Lenten Season 2018: Why Do Catholics Abstain from Meat?

The Lenten Season has officially begun, and for many Christians, especially Catholics, it is the period of fasting.

With Ash Wednesday finally happening on the same day with Valentine's Day this year, the Lenten Season, also known as Lent Season or simply Lent, has officially started. While this religious period is meant to remember the sacrifices and death of Jesus, it is also a time for many to reflect on their sins and strengthen their Christian faith.
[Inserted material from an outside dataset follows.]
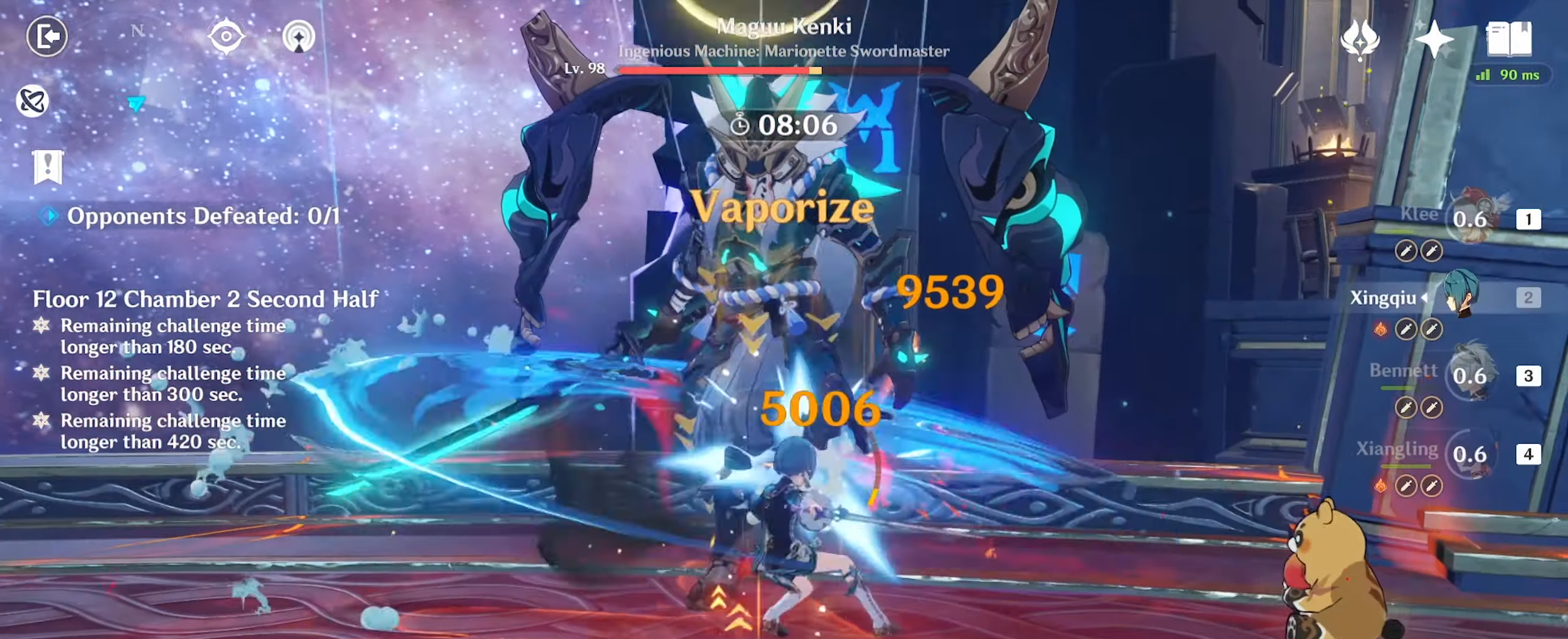
{"keys": ["w"], "mouse": [], "events": [[67, "e", "up"], [167, "e", "down"], [234, "e", "up"], [334, "e", "down"], [400, "e", "up"], [400, "mouse_right", "down"], [467, "mouse_right", "up"]]}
One of the most common practices during the Lenten Season is for the Catholic faithfuls to go on fasting. While Catholics between the age of 14 and 59 are allowed to have one full meal and two half meals on Ash Wednesday, Good Friday, and all the Fridays of Lent, they are encouraged to abstain from eating meat during those days.

Abstaining from meat on all Fridays of Lent is a reminder for Catholics that Jesus gave up His body, His human form flesh, on a Friday. Hence, for many Catholics, abstaining from meat is a way to foster a greater communion with Jesus Christ.

Another reason why Catholics abstain from eating meat on certain days within the Lenten Season is that meat is associated with feasts and celebrations. As Lent should be a period of solemn sacrifice, Catholics believe that staying away from meat is one way of not getting into a celebratory mood.

While Catholics are required to go on fasting on Ash Wednesday, Good Friday, and all Fridays of Lent, things were a lot stricter centuries ago. However, with the blessing of Pope Paul VI, the rule became more lenient in 1966, allowing Catholics to eat meat on Wednesdays and Saturdays within the Lenten Season.

However, it is not only meat that Catholics give up during the Lenten Season. According to a report, many Americans last year said that they would give up chocolate, soda, swearing, shopping and social media. For many non-Catholic Christians, giving up things for Lent will help them identify their addictions and emotional dependencies.